William Bryant, 58, sat impassively and blinked as Cuyahoga County Common Pleas Judge Timothy McMonagle sentenced him in front of relatives and friends of Mary Hopko, 81, and Maria Slivka, 80, who were killed by blows to the head with a crowbar.
''Our children no longer have a grandmother,'' Slivka's daughter-in-law, Laura Ann Maldonado Slivka, said as she asked the judge to deny Bryant any chance of parole.
Hopko's goddaughter, Darlene Sadowski, told the judge about Hopko's wartime ordeal. Despite that, Sadowski said, ''she managed to survive and thrive in Cleveland.''
She described Hopko as a caring person who was ready to help anyone. ''She didn't deserve a violent death,'' Sadowski said as others sobbed quietly in the courtroom.
Bryant's attorney, Bill Thompson, told the judge that his client had a troubled family life and spent 3 1/2 years in reform school, never getting a family visitor. He asked that Bryant have the chance for parole at some point.
A career criminal who served more than 20 years for crimes including robbery and kidnapping, Bryant avoided the death penalty because of his claim that he has a mental deficiency.
''You have two very innocent, independent elderly women. Their friendship with one another resulted in the circumstances that led to their death,'' said assistant Cuyahoga County Prosecutor Steve Dever. ''They are united in death.''
But not before Slivka attended Hopko's funeral at St. Monica Roman Catholic Church, a heavily Polish-American parish in Garfield Heights southeast of Cleveland.
The two women quickly bonded when they resettled in America after World War II, Hopko by way of Canada and Slivka through Buffalo, N.Y.
The two were arrested shortly after the Germans invaded Poland in 1939 and started to round up Jews, intellectuals, priests, military officers and anyone seen as a threat or wanted for labor camp work.

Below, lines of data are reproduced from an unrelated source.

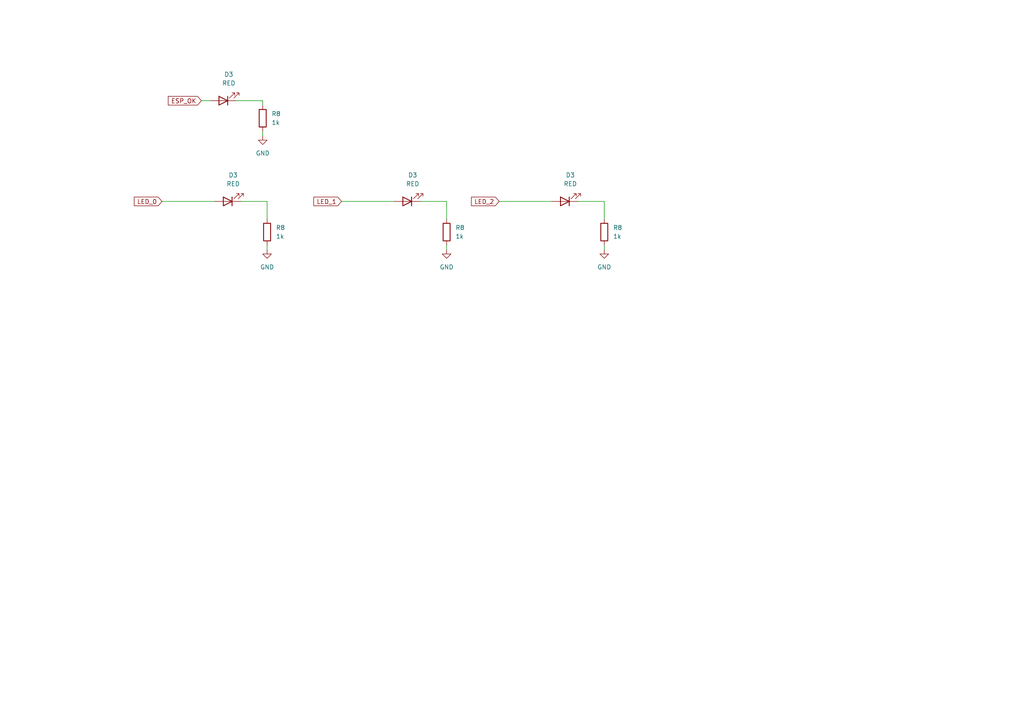
<source format=kicad_sch>
(kicad_sch (version 20230121) (generator eeschema)

  (uuid 9031abcf-1e42-4756-aa7e-46c59c57b598)

  (paper "A4")

  (lib_symbols
    (symbol "Device:LED" (pin_numbers hide) (pin_names (offset 1.016) hide) (in_bom yes) (on_board yes)
      (property "Reference" "D" (at 0 2.54 0)
        (effects (font (size 1.27 1.27)))
      )
      (property "Value" "LED" (at 0 -2.54 0)
        (effects (font (size 1.27 1.27)))
      )
      (property "Footprint" "" (at 0 0 0)
        (effects (font (size 1.27 1.27)) hide)
      )
      (property "Datasheet" "~" (at 0 0 0)
        (effects (font (size 1.27 1.27)) hide)
      )
      (property "ki_keywords" "LED diode" (at 0 0 0)
        (effects (font (size 1.27 1.27)) hide)
      )
      (property "ki_description" "Light emitting diode" (at 0 0 0)
        (effects (font (size 1.27 1.27)) hide)
      )
      (property "ki_fp_filters" "LED* LED_SMD:* LED_THT:*" (at 0 0 0)
        (effects (font (size 1.27 1.27)) hide)
      )
      (symbol "LED_0_1"
        (polyline
          (pts
            (xy -1.27 -1.27)
            (xy -1.27 1.27)
          )
          (stroke (width 0.254) (type default))
          (fill (type none))
        )
        (polyline
          (pts
            (xy -1.27 0)
            (xy 1.27 0)
          )
          (stroke (width 0) (type default))
          (fill (type none))
        )
        (polyline
          (pts
            (xy 1.27 -1.27)
            (xy 1.27 1.27)
            (xy -1.27 0)
            (xy 1.27 -1.27)
          )
          (stroke (width 0.254) (type default))
          (fill (type none))
        )
        (polyline
          (pts
            (xy -3.048 -0.762)
            (xy -4.572 -2.286)
            (xy -3.81 -2.286)
            (xy -4.572 -2.286)
            (xy -4.572 -1.524)
          )
          (stroke (width 0) (type default))
          (fill (type none))
        )
        (polyline
          (pts
            (xy -1.778 -0.762)
            (xy -3.302 -2.286)
            (xy -2.54 -2.286)
            (xy -3.302 -2.286)
            (xy -3.302 -1.524)
          )
          (stroke (width 0) (type default))
          (fill (type none))
        )
      )
      (symbol "LED_1_1"
        (pin passive line (at -3.81 0 0) (length 2.54)
          (name "K" (effects (font (size 1.27 1.27))))
          (number "1" (effects (font (size 1.27 1.27))))
        )
        (pin passive line (at 3.81 0 180) (length 2.54)
          (name "A" (effects (font (size 1.27 1.27))))
          (number "2" (effects (font (size 1.27 1.27))))
        )
      )
    )
    (symbol "Device:R" (pin_numbers hide) (pin_names (offset 0)) (in_bom yes) (on_board yes)
      (property "Reference" "R" (at 2.032 0 90)
        (effects (font (size 1.27 1.27)))
      )
      (property "Value" "R" (at 0 0 90)
        (effects (font (size 1.27 1.27)))
      )
      (property "Footprint" "" (at -1.778 0 90)
        (effects (font (size 1.27 1.27)) hide)
      )
      (property "Datasheet" "~" (at 0 0 0)
        (effects (font (size 1.27 1.27)) hide)
      )
      (property "ki_keywords" "R res resistor" (at 0 0 0)
        (effects (font (size 1.27 1.27)) hide)
      )
      (property "ki_description" "Resistor" (at 0 0 0)
        (effects (font (size 1.27 1.27)) hide)
      )
      (property "ki_fp_filters" "R_*" (at 0 0 0)
        (effects (font (size 1.27 1.27)) hide)
      )
      (symbol "R_0_1"
        (rectangle (start -1.016 -2.54) (end 1.016 2.54)
          (stroke (width 0.254) (type default))
          (fill (type none))
        )
      )
      (symbol "R_1_1"
        (pin passive line (at 0 3.81 270) (length 1.27)
          (name "~" (effects (font (size 1.27 1.27))))
          (number "1" (effects (font (size 1.27 1.27))))
        )
        (pin passive line (at 0 -3.81 90) (length 1.27)
          (name "~" (effects (font (size 1.27 1.27))))
          (number "2" (effects (font (size 1.27 1.27))))
        )
      )
    )
    (symbol "power:GND" (power) (pin_names (offset 0)) (in_bom yes) (on_board yes)
      (property "Reference" "#PWR" (at 0 -6.35 0)
        (effects (font (size 1.27 1.27)) hide)
      )
      (property "Value" "GND" (at 0 -3.81 0)
        (effects (font (size 1.27 1.27)))
      )
      (property "Footprint" "" (at 0 0 0)
        (effects (font (size 1.27 1.27)) hide)
      )
      (property "Datasheet" "" (at 0 0 0)
        (effects (font (size 1.27 1.27)) hide)
      )
      (property "ki_keywords" "global power" (at 0 0 0)
        (effects (font (size 1.27 1.27)) hide)
      )
      (property "ki_description" "Power symbol creates a global label with name \"GND\" , ground" (at 0 0 0)
        (effects (font (size 1.27 1.27)) hide)
      )
      (symbol "GND_0_1"
        (polyline
          (pts
            (xy 0 0)
            (xy 0 -1.27)
            (xy 1.27 -1.27)
            (xy 0 -2.54)
            (xy -1.27 -1.27)
            (xy 0 -1.27)
          )
          (stroke (width 0) (type default))
          (fill (type none))
        )
      )
      (symbol "GND_1_1"
        (pin power_in line (at 0 0 270) (length 0) hide
          (name "GND" (effects (font (size 1.27 1.27))))
          (number "1" (effects (font (size 1.27 1.27))))
        )
      )
    )
  )


  (wire (pts (xy 99.06 58.42) (xy 114.3 58.42))
    (stroke (width 0) (type default))
    (uuid 37d24303-753b-47af-904c-65c87dd1c9a8)
  )
  (wire (pts (xy 77.47 71.12) (xy 77.47 72.39))
    (stroke (width 0) (type default))
    (uuid 39ec6e61-dbc3-492c-ad7d-f47f43dd0489)
  )
  (wire (pts (xy 175.26 58.42) (xy 175.26 63.5))
    (stroke (width 0) (type default))
    (uuid 4680ffaa-e4fd-4849-a096-fd3a78aa1310)
  )
  (wire (pts (xy 144.78 58.42) (xy 160.02 58.42))
    (stroke (width 0) (type default))
    (uuid 5bf690c9-2447-4647-a818-f54bda646ab1)
  )
  (wire (pts (xy 68.58 29.21) (xy 76.2 29.21))
    (stroke (width 0) (type default))
    (uuid 6b211467-97ef-4dac-9b9d-88fd8bb0fd91)
  )
  (wire (pts (xy 58.42 29.21) (xy 60.96 29.21))
    (stroke (width 0) (type default))
    (uuid 76aa097c-18b8-463c-af9b-95550bec1866)
  )
  (wire (pts (xy 76.2 38.1) (xy 76.2 39.37))
    (stroke (width 0) (type default))
    (uuid 796e0c73-2a37-4259-9051-4e0f4f8953a3)
  )
  (wire (pts (xy 69.85 58.42) (xy 77.47 58.42))
    (stroke (width 0) (type default))
    (uuid 89849bf1-c3f0-4ddc-aaae-28a684a677be)
  )
  (wire (pts (xy 46.99 58.42) (xy 62.23 58.42))
    (stroke (width 0) (type default))
    (uuid a67e38a4-65d4-42dc-9891-cc8783f2ec7d)
  )
  (wire (pts (xy 77.47 58.42) (xy 77.47 63.5))
    (stroke (width 0) (type default))
    (uuid b3af0e65-3c59-4f0f-a94a-669d20313d50)
  )
  (wire (pts (xy 121.92 58.42) (xy 129.54 58.42))
    (stroke (width 0) (type default))
    (uuid b7b8ce5a-a9e5-405a-9870-74a63fe53907)
  )
  (wire (pts (xy 129.54 58.42) (xy 129.54 63.5))
    (stroke (width 0) (type default))
    (uuid b898e5a5-4fee-459a-8bdb-213cb59382a5)
  )
  (wire (pts (xy 129.54 71.12) (xy 129.54 72.39))
    (stroke (width 0) (type default))
    (uuid c826e127-e6da-4508-8cf7-09ec5f5871bb)
  )
  (wire (pts (xy 76.2 29.21) (xy 76.2 30.48))
    (stroke (width 0) (type default))
    (uuid cb529475-30f0-4dfe-a1ba-c7a53b115524)
  )
  (wire (pts (xy 167.64 58.42) (xy 175.26 58.42))
    (stroke (width 0) (type default))
    (uuid e20e6728-f4ce-45fb-bb53-be65e9ac6fae)
  )
  (wire (pts (xy 175.26 71.12) (xy 175.26 72.39))
    (stroke (width 0) (type default))
    (uuid ed4a50fb-d3a9-4758-8f75-f225d08a2c7e)
  )

  (global_label "LED_2" (shape input) (at 144.78 58.42 180) (fields_autoplaced)
    (effects (font (size 1.27 1.27)) (justify right))
    (uuid 1a2461e1-f38c-4908-9ab7-4cc72e41e4ff)
    (property "Intersheetrefs" "${INTERSHEET_REFS}" (at 136.1706 58.42 0)
      (effects (font (size 1.27 1.27)) (justify right) hide)
    )
  )
  (global_label "ESP_OK" (shape input) (at 58.42 29.21 180) (fields_autoplaced)
    (effects (font (size 1.27 1.27)) (justify right))
    (uuid 646a001a-ceba-43b2-8008-5f6f0048efaf)
    (property "Intersheetrefs" "${INTERSHEET_REFS}" (at 48.2382 29.21 0)
      (effects (font (size 1.27 1.27)) (justify right) hide)
    )
  )
  (global_label "LED_0" (shape input) (at 46.99 58.42 180) (fields_autoplaced)
    (effects (font (size 1.27 1.27)) (justify right))
    (uuid 689d9796-f94e-4bdb-a9e8-1e999b85a105)
    (property "Intersheetrefs" "${INTERSHEET_REFS}" (at 38.3806 58.42 0)
      (effects (font (size 1.27 1.27)) (justify right) hide)
    )
  )
  (global_label "LED_1" (shape input) (at 99.06 58.42 180) (fields_autoplaced)
    (effects (font (size 1.27 1.27)) (justify right))
    (uuid 8f01d3d6-4f91-4b45-97b3-eafa7d7d0af4)
    (property "Intersheetrefs" "${INTERSHEET_REFS}" (at 90.4506 58.42 0)
      (effects (font (size 1.27 1.27)) (justify right) hide)
    )
  )

  (symbol (lib_id "power:GND") (at 77.47 72.39 0) (unit 1)
    (in_bom yes) (on_board yes) (dnp no) (fields_autoplaced)
    (uuid 11238838-6a52-47b8-b809-04a70c44c83b)
    (property "Reference" "#PWR052" (at 77.47 78.74 0)
      (effects (font (size 1.27 1.27)) hide)
    )
    (property "Value" "GND" (at 77.47 77.47 0)
      (effects (font (size 1.27 1.27)))
    )
    (property "Footprint" "" (at 77.47 72.39 0)
      (effects (font (size 1.27 1.27)) hide)
    )
    (property "Datasheet" "" (at 77.47 72.39 0)
      (effects (font (size 1.27 1.27)) hide)
    )
    (pin "1" (uuid 92d36e7b-a38f-41ea-b579-8109d5825f30))
    (instances
      (project "esp32_dashboard"
        (path "/5a934fa7-5ed0-48b1-aac4-bf959fa55ea5"
          (reference "#PWR052") (unit 1)
        )
        (path "/5a934fa7-5ed0-48b1-aac4-bf959fa55ea5/e5436f65-c62e-417e-be16-68ba595b3e42"
          (reference "#PWR058") (unit 1)
        )
      )
    )
  )

  (symbol (lib_id "power:GND") (at 129.54 72.39 0) (unit 1)
    (in_bom yes) (on_board yes) (dnp no) (fields_autoplaced)
    (uuid 1b50a32b-be91-41e5-a99b-8dcdf6f549dc)
    (property "Reference" "#PWR052" (at 129.54 78.74 0)
      (effects (font (size 1.27 1.27)) hide)
    )
    (property "Value" "GND" (at 129.54 77.47 0)
      (effects (font (size 1.27 1.27)))
    )
    (property "Footprint" "" (at 129.54 72.39 0)
      (effects (font (size 1.27 1.27)) hide)
    )
    (property "Datasheet" "" (at 129.54 72.39 0)
      (effects (font (size 1.27 1.27)) hide)
    )
    (pin "1" (uuid 81dbfc6d-fcc2-4a39-aca4-f14d773f5096))
    (instances
      (project "esp32_dashboard"
        (path "/5a934fa7-5ed0-48b1-aac4-bf959fa55ea5"
          (reference "#PWR052") (unit 1)
        )
        (path "/5a934fa7-5ed0-48b1-aac4-bf959fa55ea5/e5436f65-c62e-417e-be16-68ba595b3e42"
          (reference "#PWR059") (unit 1)
        )
      )
    )
  )

  (symbol (lib_id "Device:R") (at 129.54 67.31 0) (unit 1)
    (in_bom yes) (on_board yes) (dnp no) (fields_autoplaced)
    (uuid 3e6c0721-9b9d-46e0-a053-49a7083d79d2)
    (property "Reference" "R8" (at 132.08 66.04 0)
      (effects (font (size 1.27 1.27)) (justify left))
    )
    (property "Value" "1k" (at 132.08 68.58 0)
      (effects (font (size 1.27 1.27)) (justify left))
    )
    (property "Footprint" "Resistor_SMD:R_0402_1005Metric" (at 127.762 67.31 90)
      (effects (font (size 1.27 1.27)) hide)
    )
    (property "Datasheet" "~" (at 129.54 67.31 0)
      (effects (font (size 1.27 1.27)) hide)
    )
    (pin "1" (uuid 71f5894c-79ac-4a20-91a2-0554d38f8104))
    (pin "2" (uuid 5320f178-a6d1-4144-aaf9-c0582124554e))
    (instances
      (project "esp32_dashboard"
        (path "/5a934fa7-5ed0-48b1-aac4-bf959fa55ea5"
          (reference "R8") (unit 1)
        )
        (path "/5a934fa7-5ed0-48b1-aac4-bf959fa55ea5/e5436f65-c62e-417e-be16-68ba595b3e42"
          (reference "R13") (unit 1)
        )
      )
    )
  )

  (symbol (lib_id "power:GND") (at 76.2 39.37 0) (unit 1)
    (in_bom yes) (on_board yes) (dnp no) (fields_autoplaced)
    (uuid 400983cc-432d-4e8d-9c49-e0c72db40e2a)
    (property "Reference" "#PWR052" (at 76.2 45.72 0)
      (effects (font (size 1.27 1.27)) hide)
    )
    (property "Value" "GND" (at 76.2 44.45 0)
      (effects (font (size 1.27 1.27)))
    )
    (property "Footprint" "" (at 76.2 39.37 0)
      (effects (font (size 1.27 1.27)) hide)
    )
    (property "Datasheet" "" (at 76.2 39.37 0)
      (effects (font (size 1.27 1.27)) hide)
    )
    (pin "1" (uuid 8f00cd77-7ec2-48cb-99ef-9e830d69b88a))
    (instances
      (project "esp32_dashboard"
        (path "/5a934fa7-5ed0-48b1-aac4-bf959fa55ea5"
          (reference "#PWR052") (unit 1)
        )
        (path "/5a934fa7-5ed0-48b1-aac4-bf959fa55ea5/e5436f65-c62e-417e-be16-68ba595b3e42"
          (reference "#PWR052") (unit 1)
        )
      )
    )
  )

  (symbol (lib_id "Device:LED") (at 66.04 58.42 180) (unit 1)
    (in_bom yes) (on_board yes) (dnp no) (fields_autoplaced)
    (uuid 44ab93e6-3068-4b0e-8c19-3e9511a3c079)
    (property "Reference" "D3" (at 67.6275 50.8 0)
      (effects (font (size 1.27 1.27)))
    )
    (property "Value" "RED" (at 67.6275 53.34 0)
      (effects (font (size 1.27 1.27)))
    )
    (property "Footprint" "LED_SMD:LED_0603_1608Metric" (at 66.04 58.42 0)
      (effects (font (size 1.27 1.27)) hide)
    )
    (property "Datasheet" "~" (at 66.04 58.42 0)
      (effects (font (size 1.27 1.27)) hide)
    )
    (pin "1" (uuid 6da9c94f-324b-4ba5-a671-0e9b4820cbb3))
    (pin "2" (uuid 770081bc-0b81-4a9e-a193-07a4f4b2d4d6))
    (instances
      (project "esp32_dashboard"
        (path "/5a934fa7-5ed0-48b1-aac4-bf959fa55ea5"
          (reference "D3") (unit 1)
        )
        (path "/5a934fa7-5ed0-48b1-aac4-bf959fa55ea5/e5436f65-c62e-417e-be16-68ba595b3e42"
          (reference "D4") (unit 1)
        )
      )
    )
  )

  (symbol (lib_id "Device:LED") (at 163.83 58.42 180) (unit 1)
    (in_bom yes) (on_board yes) (dnp no) (fields_autoplaced)
    (uuid 63b206e9-2687-4d6c-8c6b-866803bcb60b)
    (property "Reference" "D3" (at 165.4175 50.8 0)
      (effects (font (size 1.27 1.27)))
    )
    (property "Value" "RED" (at 165.4175 53.34 0)
      (effects (font (size 1.27 1.27)))
    )
    (property "Footprint" "LED_SMD:LED_0603_1608Metric" (at 163.83 58.42 0)
      (effects (font (size 1.27 1.27)) hide)
    )
    (property "Datasheet" "~" (at 163.83 58.42 0)
      (effects (font (size 1.27 1.27)) hide)
    )
    (pin "1" (uuid 8c66b406-3d76-4e3c-8779-8e2788256ac1))
    (pin "2" (uuid a8098183-cd2d-4bf8-829c-f0047afe4ec8))
    (instances
      (project "esp32_dashboard"
        (path "/5a934fa7-5ed0-48b1-aac4-bf959fa55ea5"
          (reference "D3") (unit 1)
        )
        (path "/5a934fa7-5ed0-48b1-aac4-bf959fa55ea5/e5436f65-c62e-417e-be16-68ba595b3e42"
          (reference "D6") (unit 1)
        )
      )
    )
  )

  (symbol (lib_id "Device:R") (at 77.47 67.31 0) (unit 1)
    (in_bom yes) (on_board yes) (dnp no) (fields_autoplaced)
    (uuid 6ddb5360-8367-43cd-a768-0e5a6d901dd8)
    (property "Reference" "R8" (at 80.01 66.04 0)
      (effects (font (size 1.27 1.27)) (justify left))
    )
    (property "Value" "1k" (at 80.01 68.58 0)
      (effects (font (size 1.27 1.27)) (justify left))
    )
    (property "Footprint" "Resistor_SMD:R_0402_1005Metric" (at 75.692 67.31 90)
      (effects (font (size 1.27 1.27)) hide)
    )
    (property "Datasheet" "~" (at 77.47 67.31 0)
      (effects (font (size 1.27 1.27)) hide)
    )
    (pin "1" (uuid 92070143-bec8-4745-a95b-7be3fa29b02b))
    (pin "2" (uuid f30bf7aa-20bc-40d1-b857-369caad7a1ca))
    (instances
      (project "esp32_dashboard"
        (path "/5a934fa7-5ed0-48b1-aac4-bf959fa55ea5"
          (reference "R8") (unit 1)
        )
        (path "/5a934fa7-5ed0-48b1-aac4-bf959fa55ea5/e5436f65-c62e-417e-be16-68ba595b3e42"
          (reference "R12") (unit 1)
        )
      )
    )
  )

  (symbol (lib_id "Device:LED") (at 118.11 58.42 180) (unit 1)
    (in_bom yes) (on_board yes) (dnp no) (fields_autoplaced)
    (uuid 6ecb9b5d-f6ba-47bb-8b0d-8a25bd47c847)
    (property "Reference" "D3" (at 119.6975 50.8 0)
      (effects (font (size 1.27 1.27)))
    )
    (property "Value" "RED" (at 119.6975 53.34 0)
      (effects (font (size 1.27 1.27)))
    )
    (property "Footprint" "LED_SMD:LED_0603_1608Metric" (at 118.11 58.42 0)
      (effects (font (size 1.27 1.27)) hide)
    )
    (property "Datasheet" "~" (at 118.11 58.42 0)
      (effects (font (size 1.27 1.27)) hide)
    )
    (pin "1" (uuid a66da6c1-bb53-409a-8d94-1388ab9ef115))
    (pin "2" (uuid b4e561c5-a67f-4340-b6ae-be2fe63c906d))
    (instances
      (project "esp32_dashboard"
        (path "/5a934fa7-5ed0-48b1-aac4-bf959fa55ea5"
          (reference "D3") (unit 1)
        )
        (path "/5a934fa7-5ed0-48b1-aac4-bf959fa55ea5/e5436f65-c62e-417e-be16-68ba595b3e42"
          (reference "D5") (unit 1)
        )
      )
    )
  )

  (symbol (lib_id "Device:R") (at 76.2 34.29 0) (unit 1)
    (in_bom yes) (on_board yes) (dnp no) (fields_autoplaced)
    (uuid 8bb7be48-58c2-4f63-b150-b692ee90e461)
    (property "Reference" "R8" (at 78.74 33.02 0)
      (effects (font (size 1.27 1.27)) (justify left))
    )
    (property "Value" "1k" (at 78.74 35.56 0)
      (effects (font (size 1.27 1.27)) (justify left))
    )
    (property "Footprint" "Resistor_SMD:R_0402_1005Metric" (at 74.422 34.29 90)
      (effects (font (size 1.27 1.27)) hide)
    )
    (property "Datasheet" "~" (at 76.2 34.29 0)
      (effects (font (size 1.27 1.27)) hide)
    )
    (pin "1" (uuid 62ebaada-c700-4f34-af9b-0555ae63e79a))
    (pin "2" (uuid 3e0ecd2b-71dc-4585-9f57-6e0d6fe6a1d7))
    (instances
      (project "esp32_dashboard"
        (path "/5a934fa7-5ed0-48b1-aac4-bf959fa55ea5"
          (reference "R8") (unit 1)
        )
        (path "/5a934fa7-5ed0-48b1-aac4-bf959fa55ea5/e5436f65-c62e-417e-be16-68ba595b3e42"
          (reference "R8") (unit 1)
        )
      )
    )
  )

  (symbol (lib_id "Device:LED") (at 64.77 29.21 180) (unit 1)
    (in_bom yes) (on_board yes) (dnp no) (fields_autoplaced)
    (uuid 9458895d-aea4-4bc7-835e-b63c0f7b107e)
    (property "Reference" "D3" (at 66.3575 21.59 0)
      (effects (font (size 1.27 1.27)))
    )
    (property "Value" "RED" (at 66.3575 24.13 0)
      (effects (font (size 1.27 1.27)))
    )
    (property "Footprint" "LED_SMD:LED_0603_1608Metric" (at 64.77 29.21 0)
      (effects (font (size 1.27 1.27)) hide)
    )
    (property "Datasheet" "~" (at 64.77 29.21 0)
      (effects (font (size 1.27 1.27)) hide)
    )
    (pin "1" (uuid 705811ee-f181-42f4-af2e-76631f1f4b4e))
    (pin "2" (uuid ed643fb8-040c-4e09-ac69-9af95e1941ff))
    (instances
      (project "esp32_dashboard"
        (path "/5a934fa7-5ed0-48b1-aac4-bf959fa55ea5"
          (reference "D3") (unit 1)
        )
        (path "/5a934fa7-5ed0-48b1-aac4-bf959fa55ea5/e5436f65-c62e-417e-be16-68ba595b3e42"
          (reference "D3") (unit 1)
        )
      )
    )
  )

  (symbol (lib_id "power:GND") (at 175.26 72.39 0) (unit 1)
    (in_bom yes) (on_board yes) (dnp no) (fields_autoplaced)
    (uuid af385b24-fc7b-49af-a8d5-cacc2335da82)
    (property "Reference" "#PWR052" (at 175.26 78.74 0)
      (effects (font (size 1.27 1.27)) hide)
    )
    (property "Value" "GND" (at 175.26 77.47 0)
      (effects (font (size 1.27 1.27)))
    )
    (property "Footprint" "" (at 175.26 72.39 0)
      (effects (font (size 1.27 1.27)) hide)
    )
    (property "Datasheet" "" (at 175.26 72.39 0)
      (effects (font (size 1.27 1.27)) hide)
    )
    (pin "1" (uuid 75b369fb-ea20-4f25-a9ec-92885321c2fb))
    (instances
      (project "esp32_dashboard"
        (path "/5a934fa7-5ed0-48b1-aac4-bf959fa55ea5"
          (reference "#PWR052") (unit 1)
        )
        (path "/5a934fa7-5ed0-48b1-aac4-bf959fa55ea5/e5436f65-c62e-417e-be16-68ba595b3e42"
          (reference "#PWR060") (unit 1)
        )
      )
    )
  )

  (symbol (lib_id "Device:R") (at 175.26 67.31 0) (unit 1)
    (in_bom yes) (on_board yes) (dnp no) (fields_autoplaced)
    (uuid fbe4abcd-1acd-441f-b4b1-2ad5923929b9)
    (property "Reference" "R8" (at 177.8 66.04 0)
      (effects (font (size 1.27 1.27)) (justify left))
    )
    (property "Value" "1k" (at 177.8 68.58 0)
      (effects (font (size 1.27 1.27)) (justify left))
    )
    (property "Footprint" "Resistor_SMD:R_0402_1005Metric" (at 173.482 67.31 90)
      (effects (font (size 1.27 1.27)) hide)
    )
    (property "Datasheet" "~" (at 175.26 67.31 0)
      (effects (font (size 1.27 1.27)) hide)
    )
    (pin "1" (uuid 18f659c5-7cc6-4d93-9e81-84ea3b59d076))
    (pin "2" (uuid f6e3f264-da5c-4418-a593-61489b1e5458))
    (instances
      (project "esp32_dashboard"
        (path "/5a934fa7-5ed0-48b1-aac4-bf959fa55ea5"
          (reference "R8") (unit 1)
        )
        (path "/5a934fa7-5ed0-48b1-aac4-bf959fa55ea5/e5436f65-c62e-417e-be16-68ba595b3e42"
          (reference "R19") (unit 1)
        )
      )
    )
  )
)

</source>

The women, both Catholic, were sent to forced labor camps and eventually survived concentration camps, according to Dever, who prosecuted the case. The two apparently didn't cross paths during the war, and they met around 1950 when both went to work for St. Alexis Hospital, now closed.

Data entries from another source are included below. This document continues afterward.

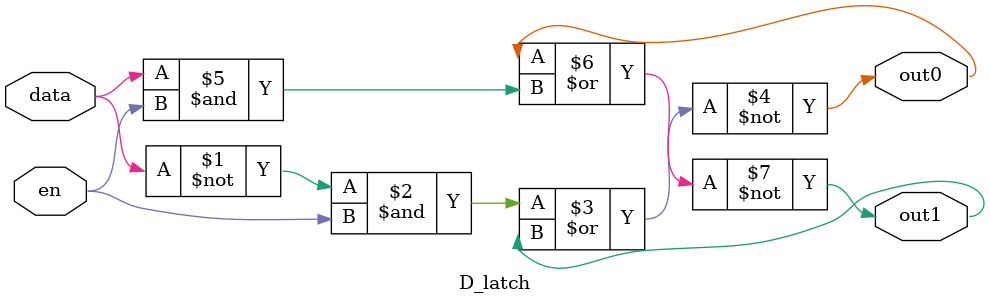
<source format=v>
`timescale 1ns / 1ps

module D_latch(

    input data,
    input en,
    output out0,
    output out1

    );
    
    assign #1 out0 = ~( (~data & en) | out1 );
    assign #1 out1 = ~( out0 | (data & en)  );
    
endmodule

</source>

They married and lived in homes about a mile apart, Hopko in Maple Heights and Slivka in Garfield Heights.
In the postwar years, the tree-lined neighborhoods were quiet, with people keeping to themselves, according to a Slivka neighbor, Bob Miller, 58, who saw her husband walking to work in a nearby brick factory.
''It was peaceful in those days,'' said Miller, noting that the Slivka murder put people on edge. ''We're more watchful.''
Hopko was found dead at the bottom of the stairs in her home on Dec. 7, 2006. Her death initially was thought to be an accident. Her body was discovered after she missed her regular visit to the Maple Heights senior center.
Three weeks later, Slivka was found dead in her bedroom on New Year's Day 2007. Police found in her home a piece of paper with Bryant's phone number and an envelope addressed to Hopko's family.
The link was confirmed when a search of Bryant's truck turned up items belonging to both victims.
Also found was a crowbar with traces of DNA from both women, Dever said. ''That's how they put the connection together,'' he said.
Robbery was the motive: Tens of thousands of dollars were believed taken from Hopko's home, and jewelry and cash were mising from Slivka's. Bryant pawned some of the stolen property, Dever said.
Prosecutors believe Bryant met Slivka while attending a garage sale. The widow hired Bryant to do odd jobs around her house and recommended him to Hopko, also a widow.